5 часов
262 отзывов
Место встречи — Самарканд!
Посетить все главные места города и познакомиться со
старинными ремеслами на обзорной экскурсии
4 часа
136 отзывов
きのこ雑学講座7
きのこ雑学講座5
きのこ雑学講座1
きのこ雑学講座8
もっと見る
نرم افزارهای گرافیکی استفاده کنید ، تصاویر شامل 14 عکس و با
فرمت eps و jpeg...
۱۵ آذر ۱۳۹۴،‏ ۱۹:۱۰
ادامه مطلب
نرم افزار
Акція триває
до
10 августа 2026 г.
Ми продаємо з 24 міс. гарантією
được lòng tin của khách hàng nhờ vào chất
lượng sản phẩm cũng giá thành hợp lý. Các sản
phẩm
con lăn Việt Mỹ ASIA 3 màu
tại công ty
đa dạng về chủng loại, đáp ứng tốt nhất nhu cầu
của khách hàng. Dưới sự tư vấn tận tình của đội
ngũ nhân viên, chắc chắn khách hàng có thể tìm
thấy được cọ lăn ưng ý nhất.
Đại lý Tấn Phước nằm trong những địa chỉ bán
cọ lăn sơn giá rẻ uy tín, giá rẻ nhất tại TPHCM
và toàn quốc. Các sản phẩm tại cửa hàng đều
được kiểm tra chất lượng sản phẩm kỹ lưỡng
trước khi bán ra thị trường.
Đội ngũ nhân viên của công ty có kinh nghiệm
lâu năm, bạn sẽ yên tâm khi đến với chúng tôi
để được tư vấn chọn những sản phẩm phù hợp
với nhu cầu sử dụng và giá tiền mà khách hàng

● ● ●

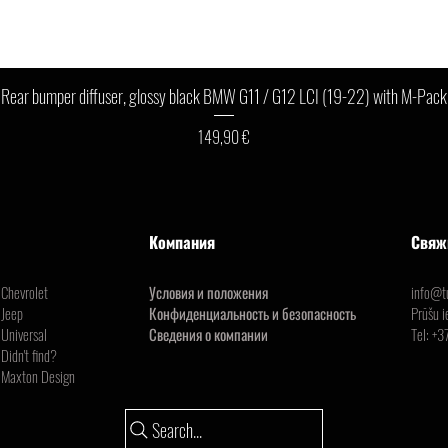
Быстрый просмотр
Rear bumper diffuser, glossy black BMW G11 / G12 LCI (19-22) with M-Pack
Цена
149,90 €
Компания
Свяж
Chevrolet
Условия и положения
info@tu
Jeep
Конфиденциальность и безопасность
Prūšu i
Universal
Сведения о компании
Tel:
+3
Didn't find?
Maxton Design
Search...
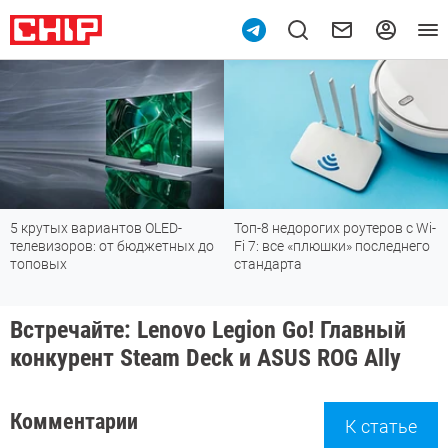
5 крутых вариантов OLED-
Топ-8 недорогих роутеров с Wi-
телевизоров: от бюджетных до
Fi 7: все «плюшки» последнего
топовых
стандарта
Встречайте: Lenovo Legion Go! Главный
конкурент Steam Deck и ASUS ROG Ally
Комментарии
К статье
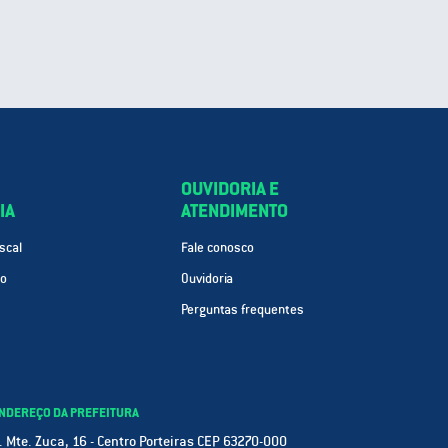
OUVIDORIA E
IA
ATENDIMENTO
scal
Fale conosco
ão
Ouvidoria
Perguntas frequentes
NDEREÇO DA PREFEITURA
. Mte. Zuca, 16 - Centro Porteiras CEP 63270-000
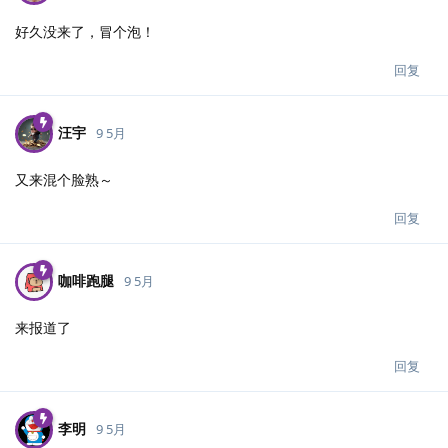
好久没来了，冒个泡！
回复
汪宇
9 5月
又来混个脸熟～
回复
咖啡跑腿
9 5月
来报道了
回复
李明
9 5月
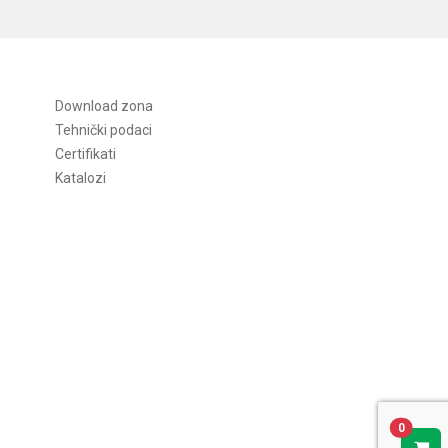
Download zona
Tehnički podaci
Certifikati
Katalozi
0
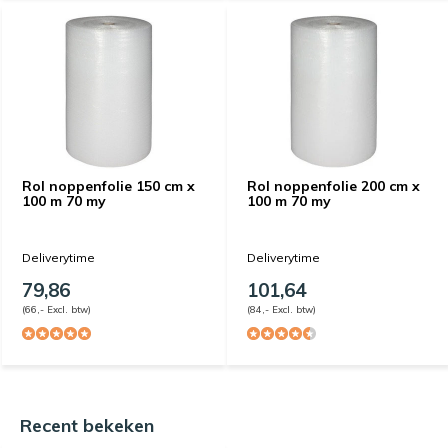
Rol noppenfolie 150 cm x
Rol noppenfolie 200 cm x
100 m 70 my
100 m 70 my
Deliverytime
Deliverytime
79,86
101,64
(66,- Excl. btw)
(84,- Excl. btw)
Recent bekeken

● ● ●

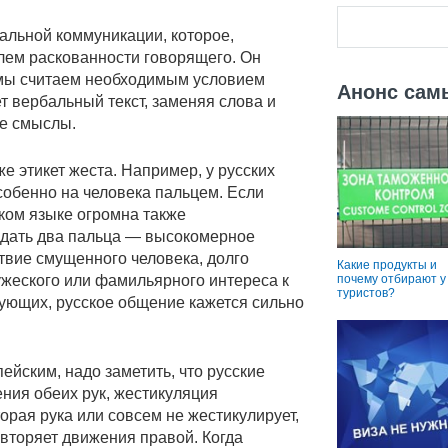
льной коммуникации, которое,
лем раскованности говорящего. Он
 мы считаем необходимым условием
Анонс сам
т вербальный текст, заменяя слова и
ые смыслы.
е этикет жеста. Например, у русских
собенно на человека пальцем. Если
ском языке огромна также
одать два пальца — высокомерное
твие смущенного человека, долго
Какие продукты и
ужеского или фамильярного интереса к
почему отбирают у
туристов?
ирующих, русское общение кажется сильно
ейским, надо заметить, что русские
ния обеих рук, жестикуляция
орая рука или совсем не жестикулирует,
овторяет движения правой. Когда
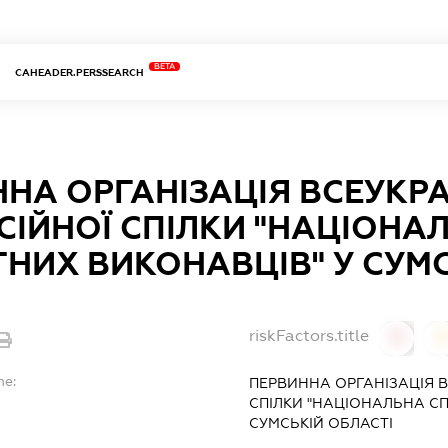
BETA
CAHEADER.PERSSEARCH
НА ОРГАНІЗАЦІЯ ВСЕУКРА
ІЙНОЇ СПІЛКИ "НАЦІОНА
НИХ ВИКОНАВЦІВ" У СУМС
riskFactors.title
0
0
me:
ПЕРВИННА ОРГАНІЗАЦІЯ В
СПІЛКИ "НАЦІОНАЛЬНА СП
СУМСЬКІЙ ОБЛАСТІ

● ● ●

Assignment: Please copy out the lines between the ones holding "Rol noppenfolie 150 cm x" and "Recent bekeken", inclusive, and nothing else.

Reply:
Rol noppenfolie 150 cm x
Rol noppenfolie 200 cm x
100 m 70 my
100 m 70 my
Deliverytime
Deliverytime
79,86
101,64
(66,- Excl. btw)
(84,- Excl. btw)
Recent bekeken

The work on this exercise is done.